My initial experiments with trying to instrument agent-created code with Mlflow deterministically have allowed me to track the models as experiments which was a good step in the right direction 👍, but of course I cannot track data transformations - with Mlflow or with anything else that I’m familiar with.
Trying to track with autolog was the better option for me - rather than the tracing function, because I’m not really tracking the agent, I’m trying to track what’s happening in the code produced by the agent when it runs. Below some example basic tracking:

The gap is of course tracking what actually happens inside the pipeline outside the model itself, all the data operations for which no observability is present. While the code is of course the best evidence in other use cases, for pipeline types structures where the outcomes are heavily influenced by the particulars of the data, the code is not enough - observability on code and runtime execution both is needed and for these data science and analytics agents, the code they produce (outside the model itself) is currently a black box - an example table of interim artifacts below (made using Etiq), which at the moment tooling like Mlflow does not capture for agent written code.

In this space we were brainwashed to believe that observability matters at all cost; however I feel for this instance given the perception of coding agents in the market, an argument might have to be made for why it really matters.
First, it’s about auditability. Truly not everyone cares about this and not everyone should. But in regulated sectors like finance or healthcare this matters. For model validation in e.g. finance, the type of data lineage documentation required involves more than what gets stored in Unity catalogue, Delta lakes or Mlflow model tracking - all useful components. This type of use case needs to reflect the transformations that happen in the code itself once executed and teams currently do this manually. At the moment, the use of semiautonomous coding agents for these use cases is minimal but this is not where the enterprise stack is going.

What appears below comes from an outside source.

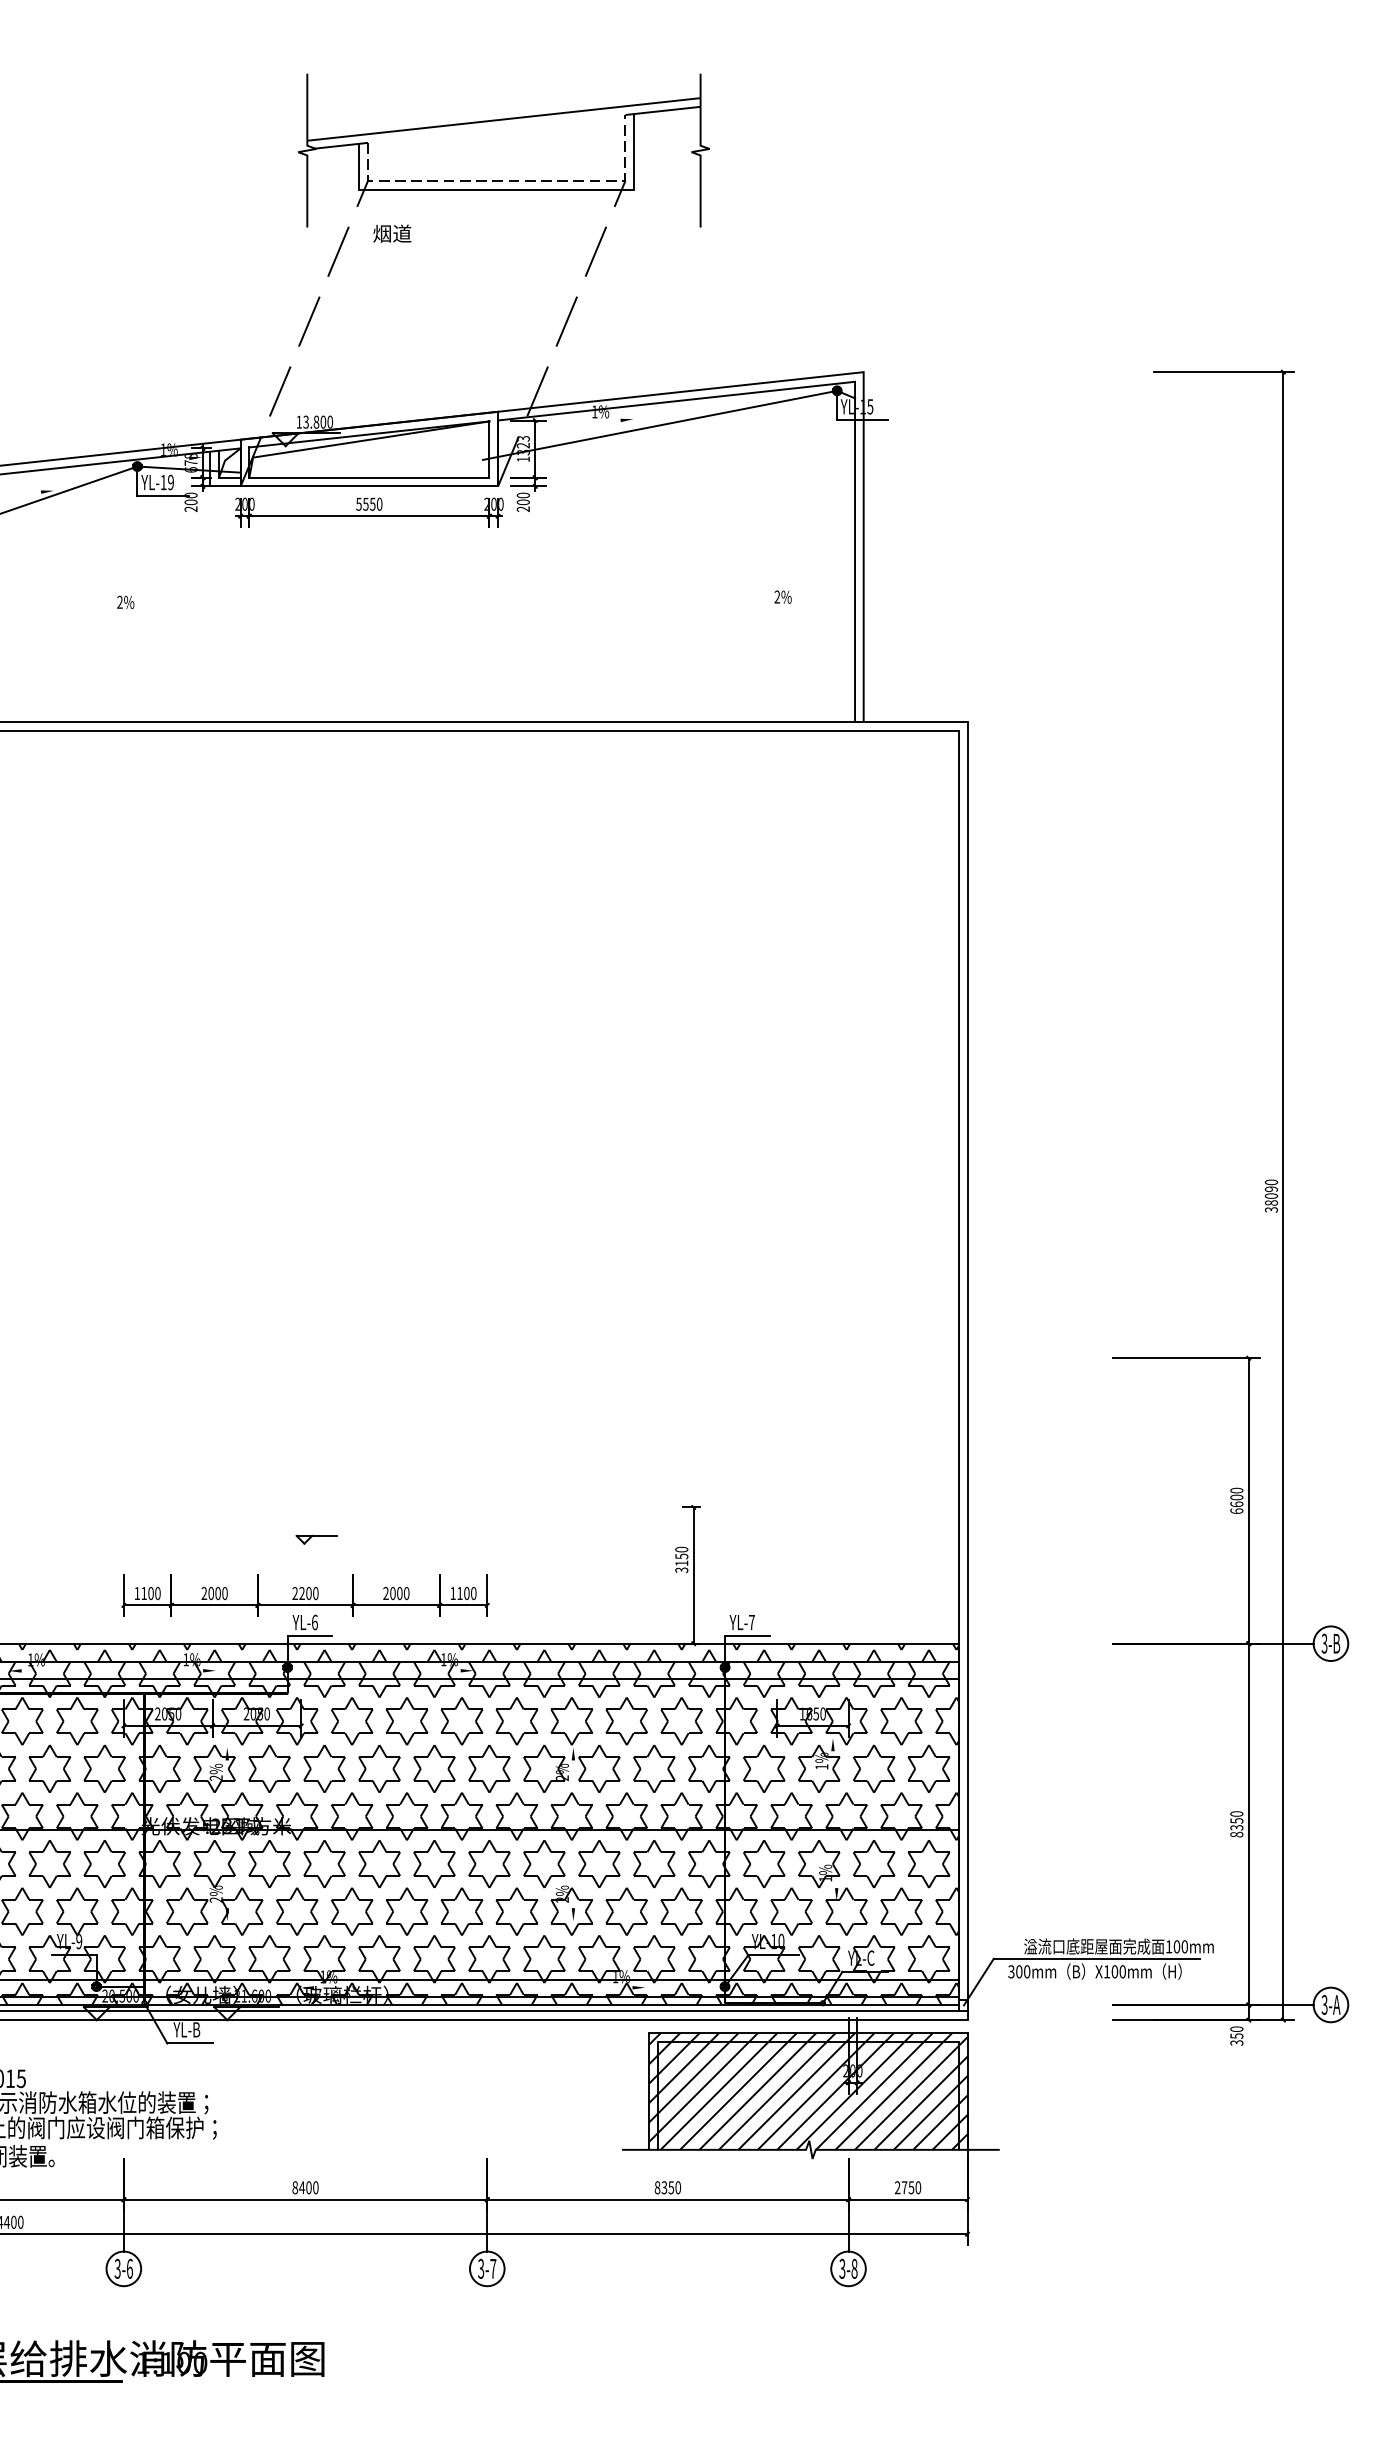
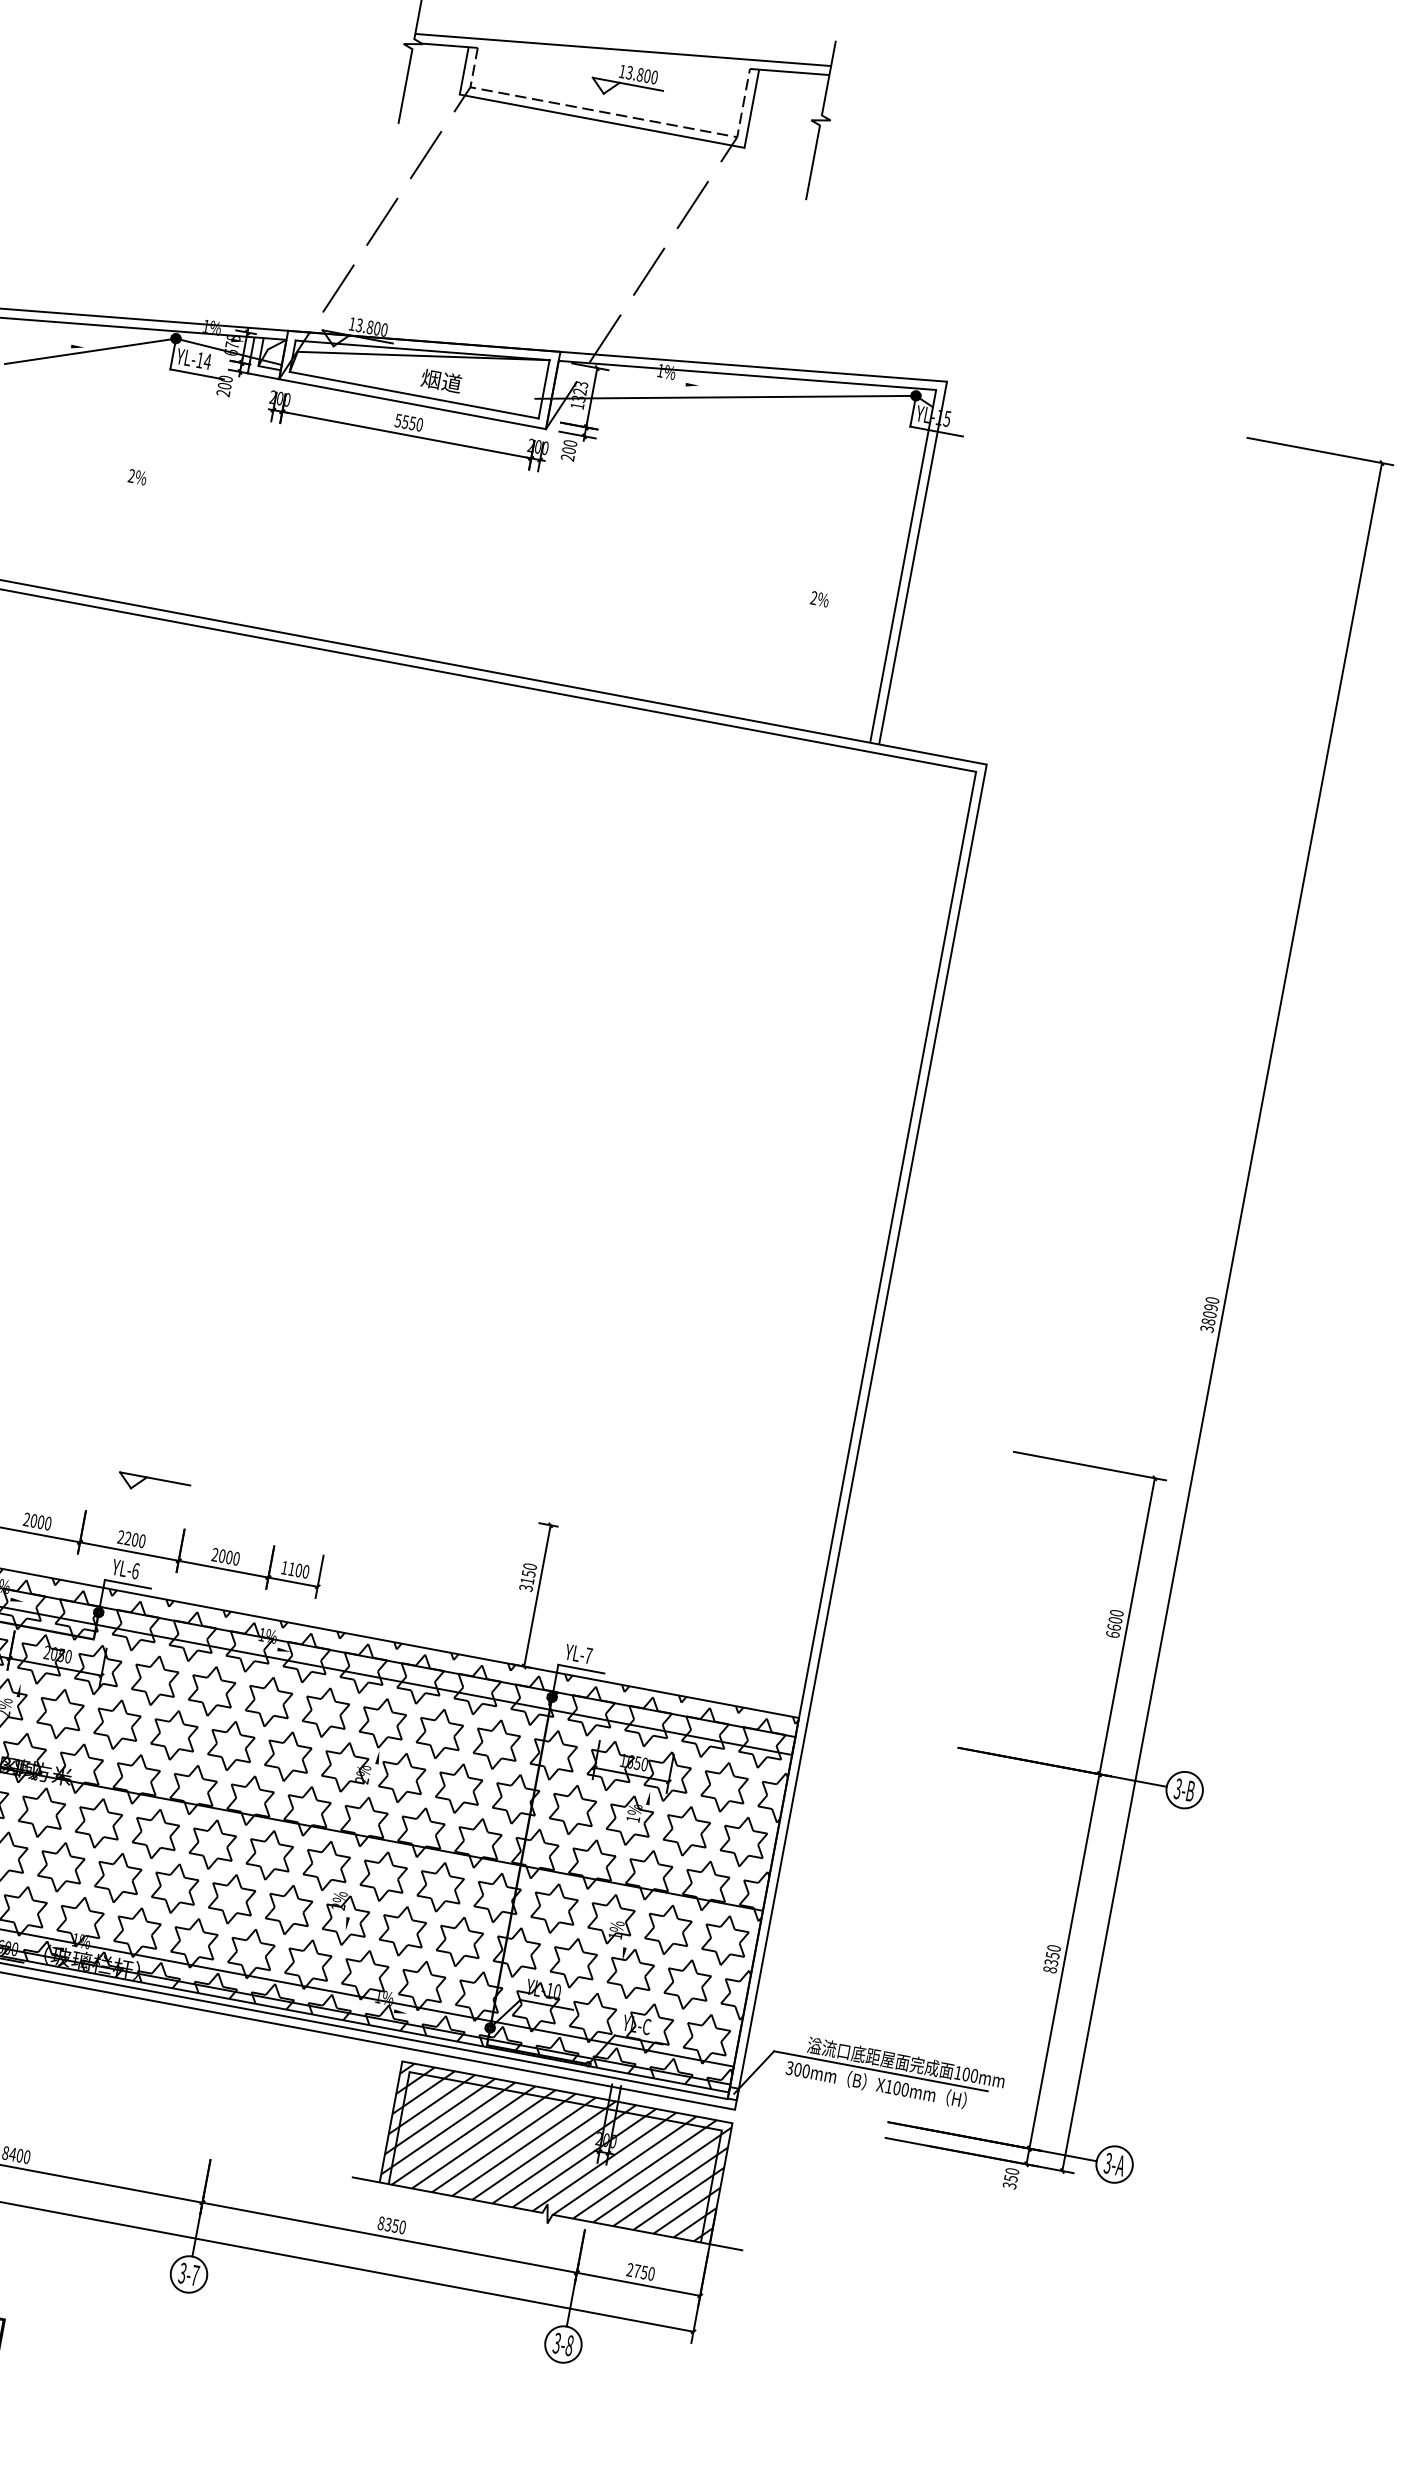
part: (513, 148) -> (627, 81), added
text: (392, 233) -> (441, 380), moved
text: (170, 482) -> (207, 361), YL-19 -> YL-14
part: (316, 1539) -> (153, 1485), size x1.67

Second, observability for these more sophisticated agents moves into other related risks, such as reproducibility, error propagation across longer pipelines, and general control issues for agent generated code.
Without observability, it is harder to track ‘semantic mistakes’ the agent might make, such as not using the correct metric definition, or applying the analysis or model to the wrong population. A bad transformation early in the pipeline affects everything downstream. I’m not sure what exactly is the level of observability needed to help us mitigate the potential issues, but without any we certainly would struggle.

Reproducibility is another area that does require some level of observability: if transformation execution is not observable, the final notebook may not be a faithful record of the run that produced the result. Similarly, we would struggle to compare agent runs over time (or rather without observability we would struggle more).

The key argument for in-depth-observability on agent generated code is enterprise level control especially for regulated sectors. Usage of these sophisticated data science and analytics agents in regulated sectors might be small to begin with relative to the size of the overall data platform offering. However as Databricks and large enterprise data platforms are feeling the pressure from coding agents and foundational models, there just aren’t that many avenues left to go into. If Databricks’ long-term position is around providing the governed system in which semiautonomous enterprise agents can actually run, then any observability gap will prove problematic.